(Saved data entries)
######
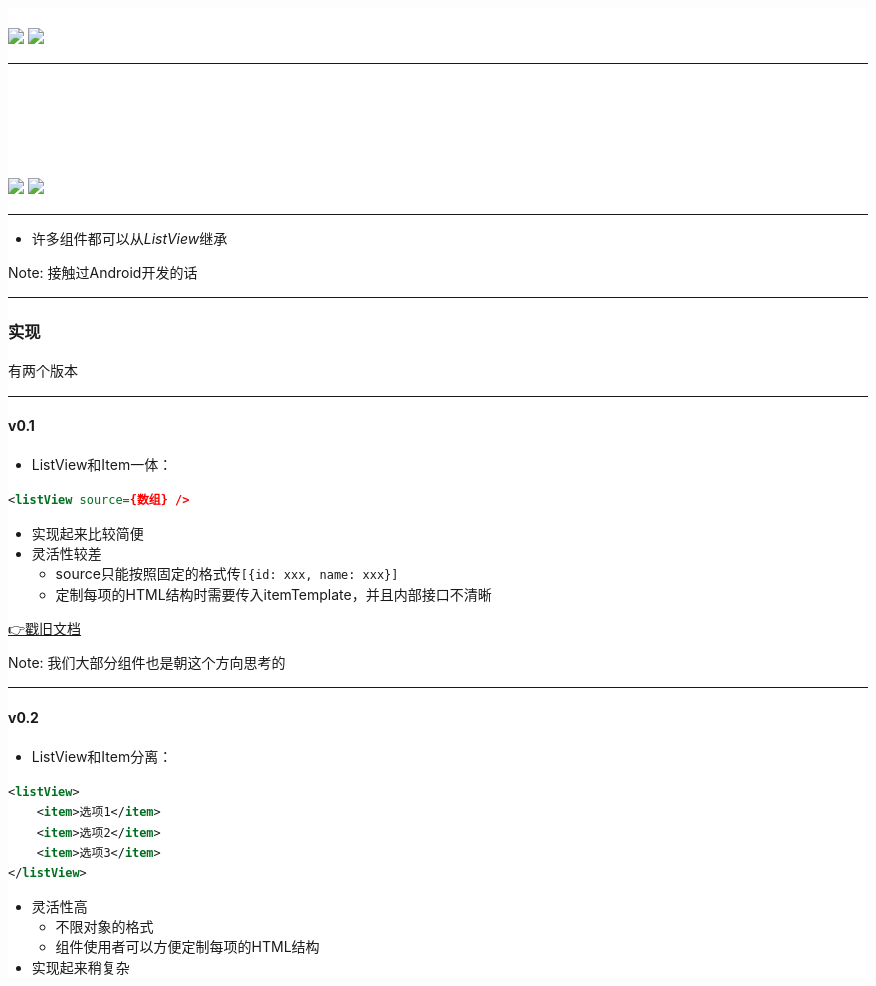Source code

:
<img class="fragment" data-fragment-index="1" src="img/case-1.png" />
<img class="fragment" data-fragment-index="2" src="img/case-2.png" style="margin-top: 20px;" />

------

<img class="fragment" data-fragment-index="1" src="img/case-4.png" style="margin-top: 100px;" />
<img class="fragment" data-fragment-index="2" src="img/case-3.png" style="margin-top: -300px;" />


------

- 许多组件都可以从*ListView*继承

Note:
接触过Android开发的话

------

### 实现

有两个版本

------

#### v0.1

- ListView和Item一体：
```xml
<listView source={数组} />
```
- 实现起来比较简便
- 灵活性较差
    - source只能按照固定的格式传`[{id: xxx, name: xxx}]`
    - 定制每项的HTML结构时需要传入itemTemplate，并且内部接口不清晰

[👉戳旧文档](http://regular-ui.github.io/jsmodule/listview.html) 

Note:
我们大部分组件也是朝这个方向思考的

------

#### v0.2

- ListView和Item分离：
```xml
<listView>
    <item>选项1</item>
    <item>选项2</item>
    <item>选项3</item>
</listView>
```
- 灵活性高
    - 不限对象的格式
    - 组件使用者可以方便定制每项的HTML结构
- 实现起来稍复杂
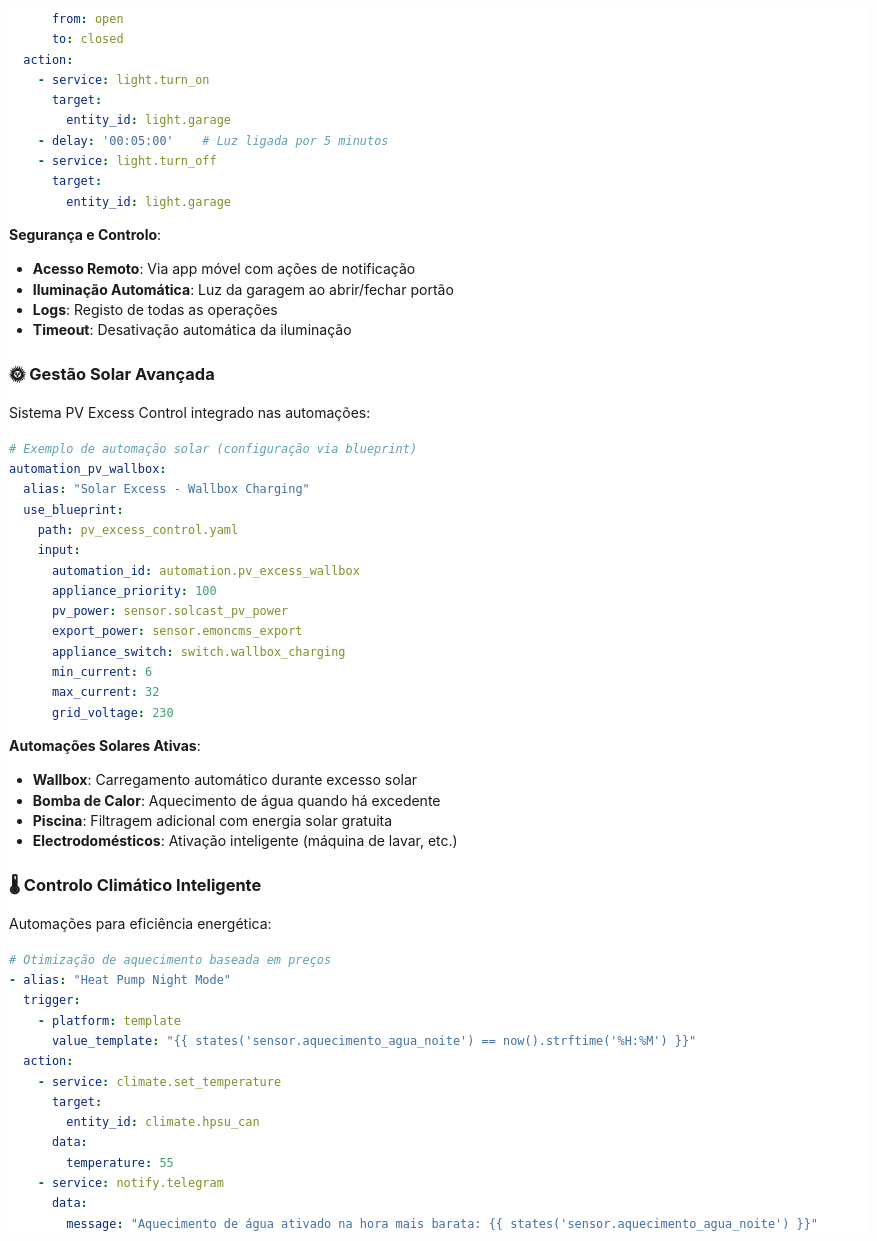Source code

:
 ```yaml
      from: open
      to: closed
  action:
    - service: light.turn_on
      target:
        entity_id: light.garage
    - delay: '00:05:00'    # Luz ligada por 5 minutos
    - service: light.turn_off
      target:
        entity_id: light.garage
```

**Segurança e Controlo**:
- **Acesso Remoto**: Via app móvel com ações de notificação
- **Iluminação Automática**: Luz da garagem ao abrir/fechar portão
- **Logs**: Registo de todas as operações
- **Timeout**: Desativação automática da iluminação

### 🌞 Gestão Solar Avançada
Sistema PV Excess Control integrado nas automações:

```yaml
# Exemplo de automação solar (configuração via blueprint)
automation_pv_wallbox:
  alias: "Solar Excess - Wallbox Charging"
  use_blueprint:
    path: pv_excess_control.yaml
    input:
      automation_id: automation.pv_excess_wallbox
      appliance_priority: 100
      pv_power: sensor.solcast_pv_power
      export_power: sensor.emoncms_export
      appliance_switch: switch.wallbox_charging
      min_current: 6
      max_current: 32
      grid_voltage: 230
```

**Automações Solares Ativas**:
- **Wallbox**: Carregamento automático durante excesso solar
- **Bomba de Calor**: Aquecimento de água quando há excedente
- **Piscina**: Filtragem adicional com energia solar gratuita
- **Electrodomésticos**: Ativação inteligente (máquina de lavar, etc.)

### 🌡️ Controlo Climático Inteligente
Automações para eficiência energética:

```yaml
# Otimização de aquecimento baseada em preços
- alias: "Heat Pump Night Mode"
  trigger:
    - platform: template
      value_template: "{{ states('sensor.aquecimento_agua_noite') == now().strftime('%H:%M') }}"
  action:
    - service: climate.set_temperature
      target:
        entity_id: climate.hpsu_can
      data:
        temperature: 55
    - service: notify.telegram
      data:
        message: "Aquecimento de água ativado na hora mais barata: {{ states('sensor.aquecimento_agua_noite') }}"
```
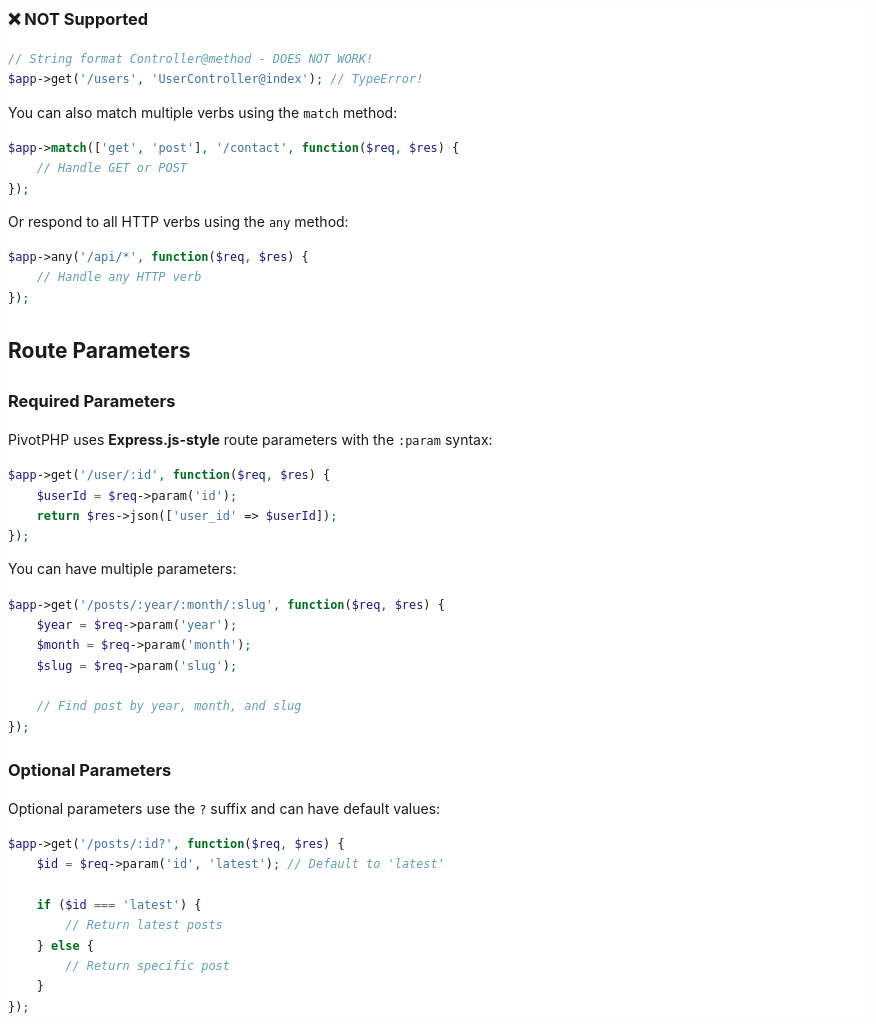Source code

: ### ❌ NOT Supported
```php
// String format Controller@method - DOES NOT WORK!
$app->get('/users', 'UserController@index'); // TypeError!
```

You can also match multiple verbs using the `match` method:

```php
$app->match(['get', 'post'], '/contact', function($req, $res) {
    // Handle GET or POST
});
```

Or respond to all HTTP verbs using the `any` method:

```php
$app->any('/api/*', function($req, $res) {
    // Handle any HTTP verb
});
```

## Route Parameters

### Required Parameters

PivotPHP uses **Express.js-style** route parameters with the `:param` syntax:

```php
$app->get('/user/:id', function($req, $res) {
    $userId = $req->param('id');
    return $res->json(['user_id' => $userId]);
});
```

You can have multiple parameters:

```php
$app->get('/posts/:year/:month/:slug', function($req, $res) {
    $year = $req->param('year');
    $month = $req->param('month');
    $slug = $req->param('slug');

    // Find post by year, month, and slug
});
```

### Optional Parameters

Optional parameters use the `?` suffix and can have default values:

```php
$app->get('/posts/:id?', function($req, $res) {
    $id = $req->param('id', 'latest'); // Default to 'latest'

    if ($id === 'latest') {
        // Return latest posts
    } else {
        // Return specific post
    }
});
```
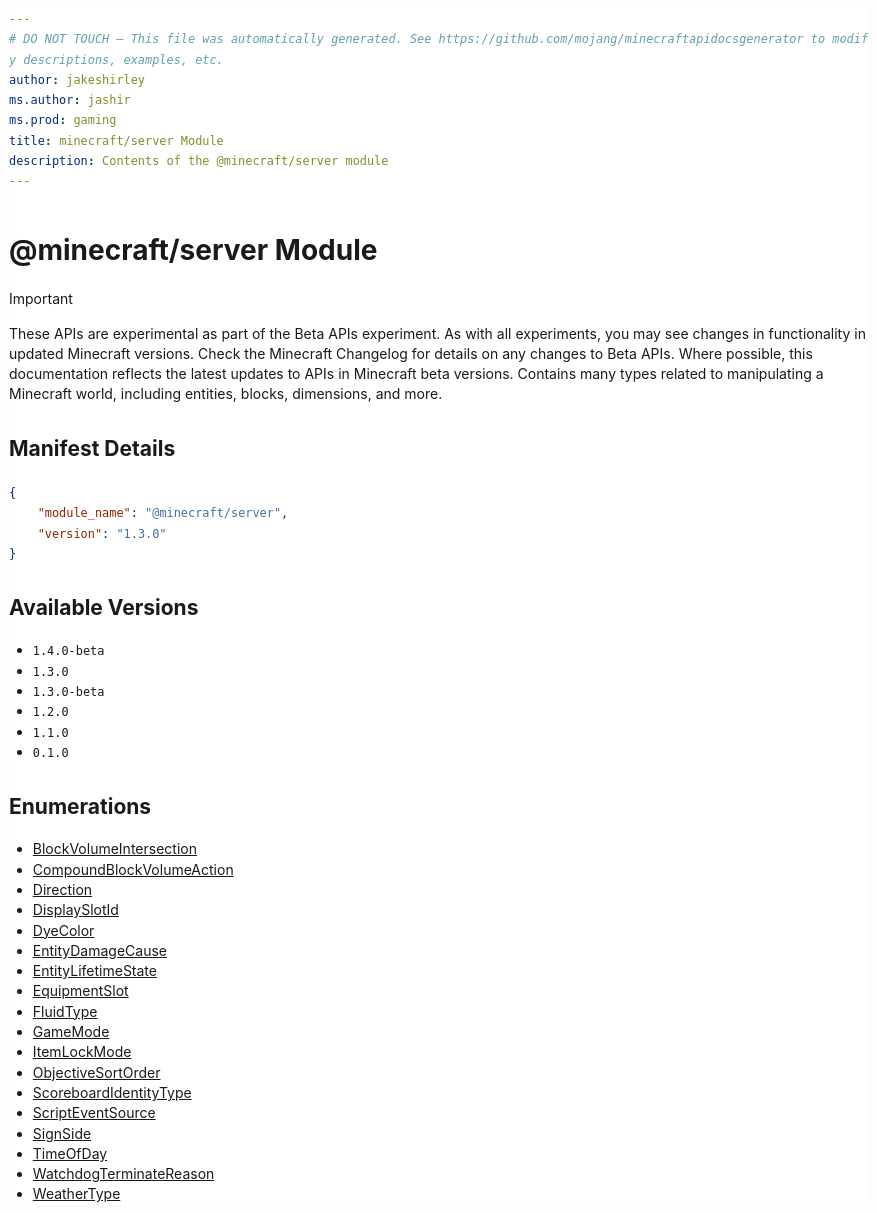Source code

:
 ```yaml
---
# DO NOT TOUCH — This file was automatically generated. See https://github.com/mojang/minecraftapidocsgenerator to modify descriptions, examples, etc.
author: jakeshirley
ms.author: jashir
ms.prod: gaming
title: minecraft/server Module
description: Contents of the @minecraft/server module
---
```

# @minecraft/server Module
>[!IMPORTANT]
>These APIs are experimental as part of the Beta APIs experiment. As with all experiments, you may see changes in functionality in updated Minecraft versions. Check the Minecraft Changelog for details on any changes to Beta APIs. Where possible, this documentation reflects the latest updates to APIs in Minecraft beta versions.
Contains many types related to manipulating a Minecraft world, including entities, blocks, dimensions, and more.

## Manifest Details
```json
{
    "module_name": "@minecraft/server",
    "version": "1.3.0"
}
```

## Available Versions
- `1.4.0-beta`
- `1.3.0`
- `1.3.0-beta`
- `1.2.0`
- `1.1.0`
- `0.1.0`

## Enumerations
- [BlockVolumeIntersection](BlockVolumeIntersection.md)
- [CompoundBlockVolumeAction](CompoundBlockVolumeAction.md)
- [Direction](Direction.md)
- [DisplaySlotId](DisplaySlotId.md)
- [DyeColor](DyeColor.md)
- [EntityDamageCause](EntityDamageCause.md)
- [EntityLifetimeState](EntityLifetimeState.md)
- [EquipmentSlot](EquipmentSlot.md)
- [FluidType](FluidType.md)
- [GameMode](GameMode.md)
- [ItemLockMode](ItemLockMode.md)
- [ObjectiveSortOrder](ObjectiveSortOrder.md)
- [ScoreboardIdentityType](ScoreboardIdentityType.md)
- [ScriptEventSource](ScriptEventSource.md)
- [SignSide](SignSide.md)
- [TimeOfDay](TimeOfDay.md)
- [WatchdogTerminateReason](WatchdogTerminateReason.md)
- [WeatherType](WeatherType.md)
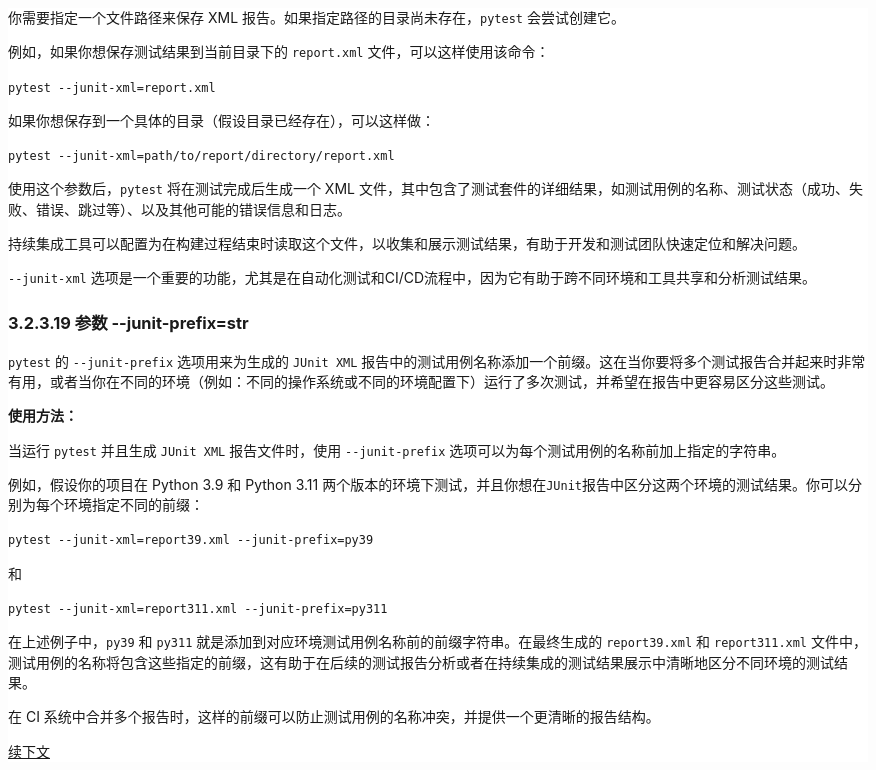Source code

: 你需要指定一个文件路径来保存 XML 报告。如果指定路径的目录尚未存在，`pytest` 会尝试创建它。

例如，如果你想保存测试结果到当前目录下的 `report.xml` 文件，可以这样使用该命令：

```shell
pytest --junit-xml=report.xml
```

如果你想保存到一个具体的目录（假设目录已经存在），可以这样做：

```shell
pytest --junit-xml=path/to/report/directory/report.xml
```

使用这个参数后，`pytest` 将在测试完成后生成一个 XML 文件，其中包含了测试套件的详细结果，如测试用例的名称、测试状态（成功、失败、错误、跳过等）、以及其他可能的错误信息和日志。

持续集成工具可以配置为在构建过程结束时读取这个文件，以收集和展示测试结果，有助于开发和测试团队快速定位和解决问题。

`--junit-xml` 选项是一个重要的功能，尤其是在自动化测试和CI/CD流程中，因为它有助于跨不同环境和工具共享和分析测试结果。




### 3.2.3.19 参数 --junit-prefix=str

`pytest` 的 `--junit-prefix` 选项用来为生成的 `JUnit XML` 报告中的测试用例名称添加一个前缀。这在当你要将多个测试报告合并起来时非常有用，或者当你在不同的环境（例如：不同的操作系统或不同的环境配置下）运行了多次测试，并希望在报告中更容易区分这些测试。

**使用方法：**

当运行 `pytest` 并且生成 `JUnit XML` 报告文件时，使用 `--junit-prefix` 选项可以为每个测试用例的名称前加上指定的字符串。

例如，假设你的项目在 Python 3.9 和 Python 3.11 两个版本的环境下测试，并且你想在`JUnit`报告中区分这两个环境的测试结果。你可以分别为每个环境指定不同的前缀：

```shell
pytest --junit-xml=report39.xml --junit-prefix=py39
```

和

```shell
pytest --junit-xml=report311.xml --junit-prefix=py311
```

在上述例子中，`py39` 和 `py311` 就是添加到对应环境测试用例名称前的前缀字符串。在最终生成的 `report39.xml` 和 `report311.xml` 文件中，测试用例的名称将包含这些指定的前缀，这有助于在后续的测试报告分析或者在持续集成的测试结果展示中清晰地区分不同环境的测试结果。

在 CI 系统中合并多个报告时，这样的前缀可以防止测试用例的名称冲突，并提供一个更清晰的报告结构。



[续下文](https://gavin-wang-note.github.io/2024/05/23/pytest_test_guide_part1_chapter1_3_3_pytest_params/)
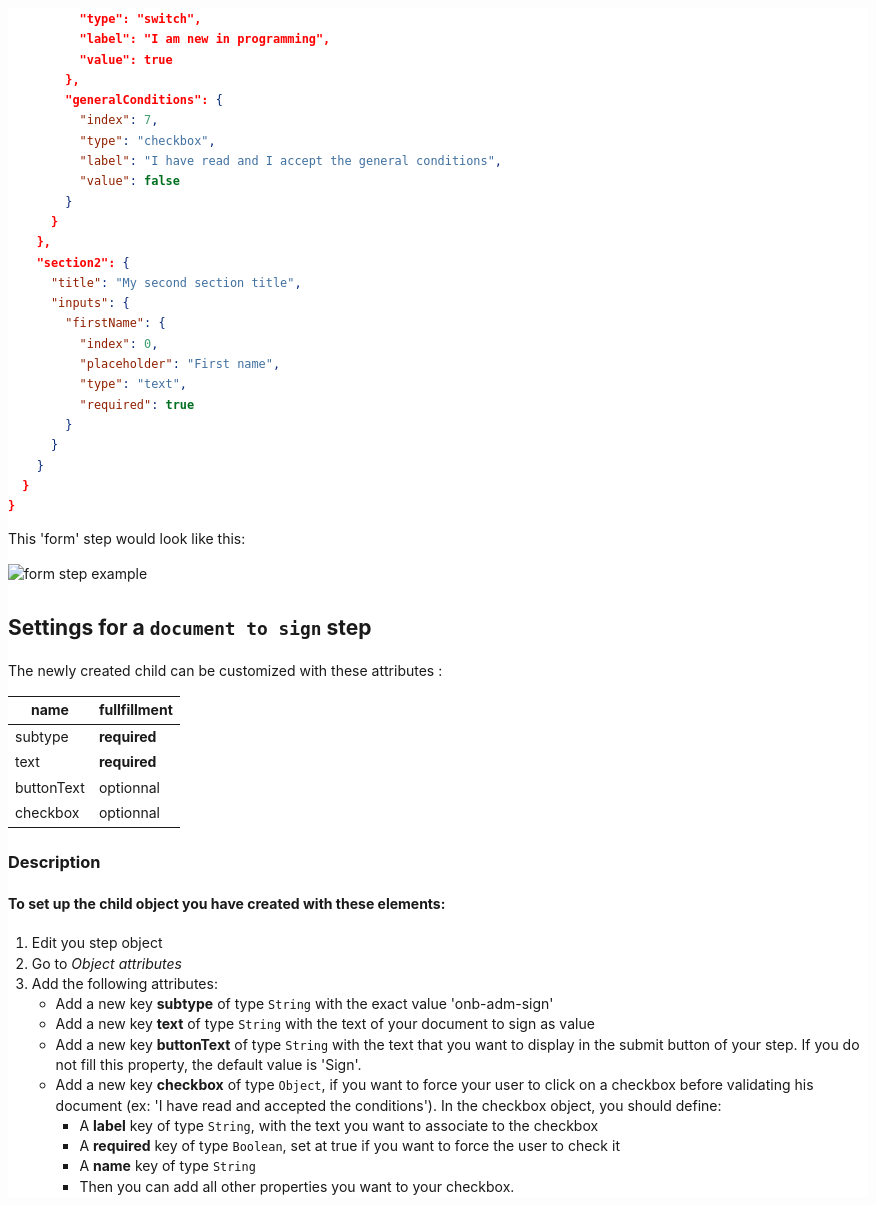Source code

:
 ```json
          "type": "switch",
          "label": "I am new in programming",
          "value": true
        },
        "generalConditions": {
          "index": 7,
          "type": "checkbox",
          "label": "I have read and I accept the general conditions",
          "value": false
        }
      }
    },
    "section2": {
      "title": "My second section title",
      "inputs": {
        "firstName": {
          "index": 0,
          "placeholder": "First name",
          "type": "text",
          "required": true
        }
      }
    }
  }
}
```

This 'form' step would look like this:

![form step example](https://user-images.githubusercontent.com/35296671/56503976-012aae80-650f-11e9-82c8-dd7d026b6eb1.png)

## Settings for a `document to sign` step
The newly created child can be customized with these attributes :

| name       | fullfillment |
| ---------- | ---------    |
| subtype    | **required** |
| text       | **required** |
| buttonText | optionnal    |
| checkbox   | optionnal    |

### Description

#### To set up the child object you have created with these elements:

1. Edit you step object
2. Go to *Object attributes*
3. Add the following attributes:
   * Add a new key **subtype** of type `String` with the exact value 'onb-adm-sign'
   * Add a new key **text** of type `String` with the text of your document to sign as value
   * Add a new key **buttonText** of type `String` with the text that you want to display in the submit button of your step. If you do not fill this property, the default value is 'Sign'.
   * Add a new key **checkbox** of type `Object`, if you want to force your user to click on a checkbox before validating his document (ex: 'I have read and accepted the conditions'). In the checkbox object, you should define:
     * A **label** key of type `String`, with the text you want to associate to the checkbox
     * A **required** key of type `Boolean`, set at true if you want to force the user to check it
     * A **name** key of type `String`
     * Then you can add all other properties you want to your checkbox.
######
▶ _EXERCISE BRIEF_
From the records above, copy every line that includes the word "force".

▶ _WRITTEN SOLUTION_
   * Add a new key **checkbox** of type `Object`, if you want to force your user to click on a checkbox before validating his document (ex: 'I have read and accepted the conditions'). In the checkbox object, you should define:
     * A **required** key of type `Boolean`, set at true if you want to force the user to check it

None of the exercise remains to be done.